**About this task**. Output all records exactly, with no images.

**Dataset records**.
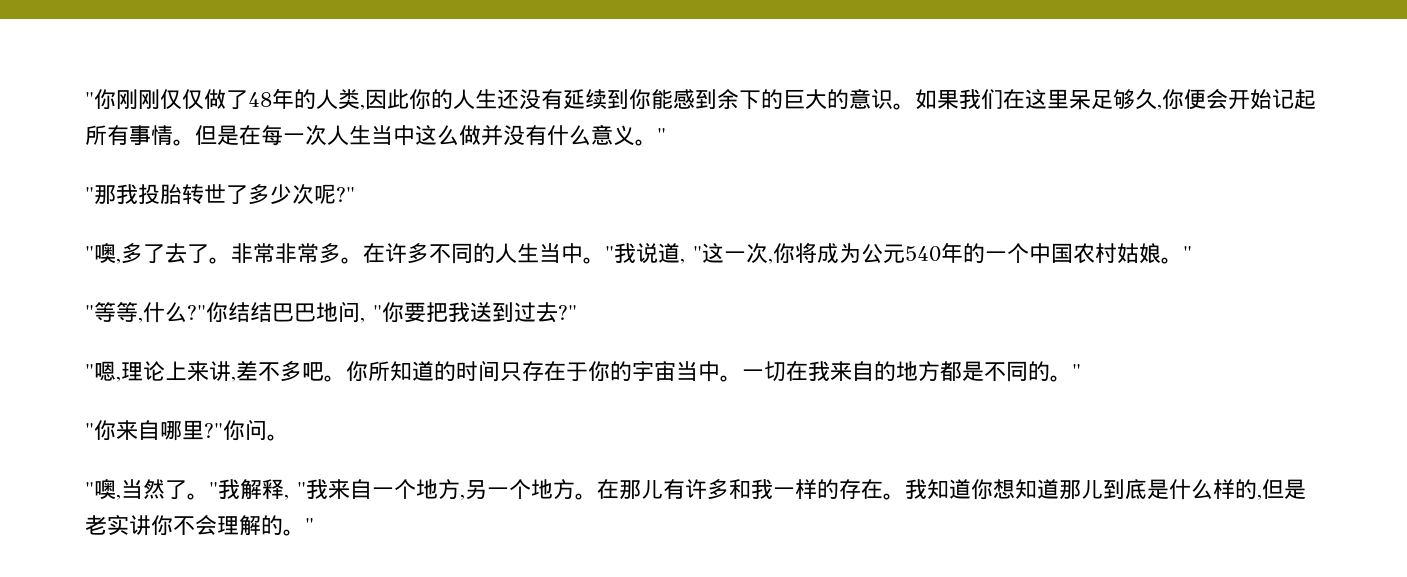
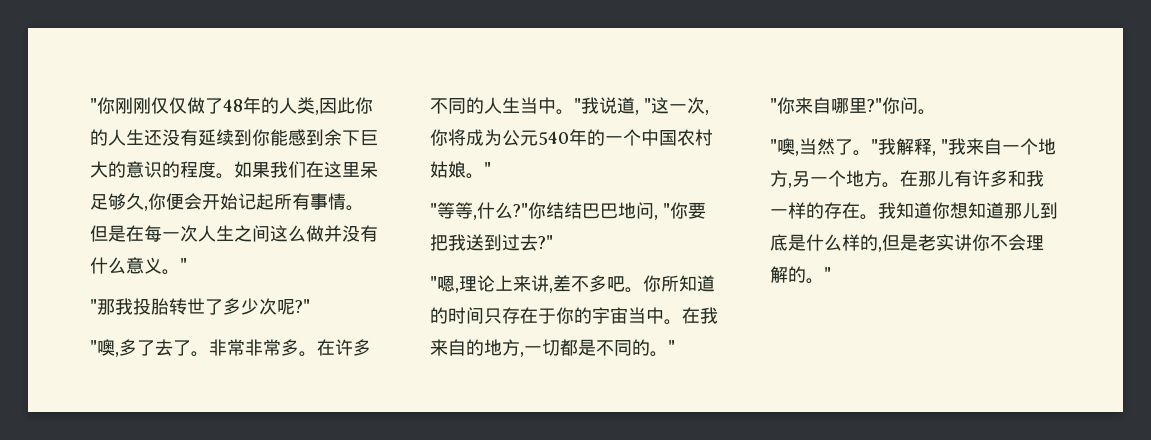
[761,89,783,109] 的 -> (360, 138) none
(893, 99) none -> [162,161,216,178] 的程度
[371,125,415,146] 当中 -> [234,225,270,242] 之间
[742,361,786,382] 一切 -> (682, 322) none
(940, 371) none -> [520,339,560,357] ,一切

**Solved problem**.
[761,89,783,109] 的 -> (360, 138) none
(893, 99) none -> [162,161,216,178] 的程度
[371,125,415,146] 当中 -> [234,225,270,242] 之间
[742,361,786,382] 一切 -> (682, 322) none
(940, 371) none -> [520,339,560,357] ,一切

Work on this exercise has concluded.